The relentlessness of writing for publication

This post comes on the eve of AcWriMo – a month long writing event that happens around the world during November every year. In this post I want to address two things I am (and colleagues and friends are) battling with at this time of year: fatigue, and motivation to keep going in the face of the relentlessness of producing writing that can be published or can go into the thesis, and can help us ‘earn our keep’ as doctoral, postdoc or academic scholars.

This relentlessness is often talked about among students, postdocs and academics – producing publishable research on a regular basis is part of playing the game of academia well, and it needs to be played well everywhere. So, this pressure is familiar to all those who aspire to an academic career. But, we don’t always know how to manage the feelings of frustration, fear, fatigue and even rebellion that this relentless hamster-wheel of writing for publication engenders. Many students and academics battle to find support – either professional or personal – and may then opt out or drop out, slowing down to the point where they get stuck, unable to make any meaningful progress. This is a horrible and overwhelming place to be.

But what to do? I am wondering this now. I have been literally forcing myself into my office and to my desk every day, managing about 15 minutes of concentration at a time as I grind out 100 words here and there, half of which I have to edit, delete and rework later. It’s exhausting. And then, when I have managed to finish one paper out of the many that I really need to write, it takes months to get feedback from journals, and further months to make the inevitable revisions, send the paper back, get further feedback and eventually, please god, see the paper in print.

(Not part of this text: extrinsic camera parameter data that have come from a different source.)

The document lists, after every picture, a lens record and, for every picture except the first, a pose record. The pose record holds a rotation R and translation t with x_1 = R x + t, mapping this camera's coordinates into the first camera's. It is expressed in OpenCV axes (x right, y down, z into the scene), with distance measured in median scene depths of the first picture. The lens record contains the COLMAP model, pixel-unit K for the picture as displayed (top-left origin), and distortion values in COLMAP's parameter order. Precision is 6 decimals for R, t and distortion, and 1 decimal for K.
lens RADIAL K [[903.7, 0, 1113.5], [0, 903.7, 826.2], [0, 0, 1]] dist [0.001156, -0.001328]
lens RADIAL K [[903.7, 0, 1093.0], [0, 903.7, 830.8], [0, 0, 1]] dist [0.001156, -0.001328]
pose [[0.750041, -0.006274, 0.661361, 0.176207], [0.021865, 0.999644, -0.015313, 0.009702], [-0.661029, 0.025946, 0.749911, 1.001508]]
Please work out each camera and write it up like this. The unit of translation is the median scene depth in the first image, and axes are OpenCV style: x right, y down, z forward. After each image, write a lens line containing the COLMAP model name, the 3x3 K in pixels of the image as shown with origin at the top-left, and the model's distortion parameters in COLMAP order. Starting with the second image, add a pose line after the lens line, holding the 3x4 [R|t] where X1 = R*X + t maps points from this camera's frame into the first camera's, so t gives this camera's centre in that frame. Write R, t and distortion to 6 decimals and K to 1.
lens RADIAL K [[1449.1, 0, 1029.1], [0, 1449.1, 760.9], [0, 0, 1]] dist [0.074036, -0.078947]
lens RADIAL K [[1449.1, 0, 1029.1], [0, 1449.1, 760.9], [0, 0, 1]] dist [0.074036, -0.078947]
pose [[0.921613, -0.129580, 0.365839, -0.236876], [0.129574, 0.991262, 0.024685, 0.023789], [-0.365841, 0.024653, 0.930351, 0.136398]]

As a young scholar, in career terms, with a slew of ideas but without a slew of actual papers on a conveyor belt of writing, revising, and conceptualising, this hamster-wheel is flattening me more than I would like it to. I have had one paper accepted this year – last week (which, don’t get me wrong, is fabulous), but the other writing I have sent off is languishing in slow journal systems, and one is at a second journal after having been reviewed, revised and then rejected by the first journal. This is all quite difficult, and I feel that this frustrating process is often too invisible to those in our universities who assign us the brownie points, grant funding and recognition. I certainly feel that there is a glibness about doing research and publishing in journals and books that does not quite tally with my experience as an academic researcher and writer.

Perhaps if we can talk, in public spaces, about how difficult it can be to get onto one’s own research and writing conveyor belt as a career-young PhD or postdoctoral scholar, we can create a dialogue with university research offices and bean-counters that enables more acknowledgement of the challenges younger scholars face. This acknowledgement, and a troubling of the often linear-seeming ‘formulas’ that are applied to research and publication funding and support, can then hopefully lead to new, more developmental support opportunities, in the form of research workshops, writing retreats, and/or peer editing partnerships and writing circles, where written work is swapped, shared and worked on with others.

So much of our research and writing, especially in the social sciences and humanities, is solitary, or done in small writing and research groups. I spend a great deal of time reading, writing and thinking on my own. It is lonely, and the more I am on my own the less brave I feel about seeking out critical feedback and peer review. I really do feel that I need to connect myself more obviously, whether face to face or virtually, with other writers, and I have been trying more consciously to do this over the course of this year especially. I may not always be able to research and write with others, but I can offer to read the work of colleagues and ask them to read mine. Academia.edu, for example, now enables scholars to share drafts of their work with selected followers to enable peer feedback.

AcWriMo is another good opportunity for me to re-engage my tired brain and absent concentration within a supportive and non-judgemental writing community – both face to face and online. I have been invited to join a Facebook page where a diverse and international group of writers can share writing progress and stumbling blocks, and we have a Google spreadsheet where we need to record our writing targets per day or week for the month, so we can hold each other gently accountable. For me, this works well, as I need encouragement, even if I imagine that people around me are egging me on (they may or may not actually be doing so).

Image courtesy of Red Pen/Black Pen - www.jasonya.com
Image courtesy of Red Pen/Black Pen – http://www.jasonya.com

In the end, I know that (at least for now) I have chosen to play the game of academic research, writing and publication. In spite of this whinge, I do actually see great value in sharing my research, and in having other research shared with me. Perhaps the way onto the conveyor belt, to work my way up to having a series of papers in various stages of development, is to be patient and not expect it all to happen NOW, and to keep plugging away – writing as steadily as I can, even if only 100 words a day, and seeking out peer responses and feedback, both from friends and from journals. Perhaps, as with much in life that challenges us to grow and change, the only way through it, is through it.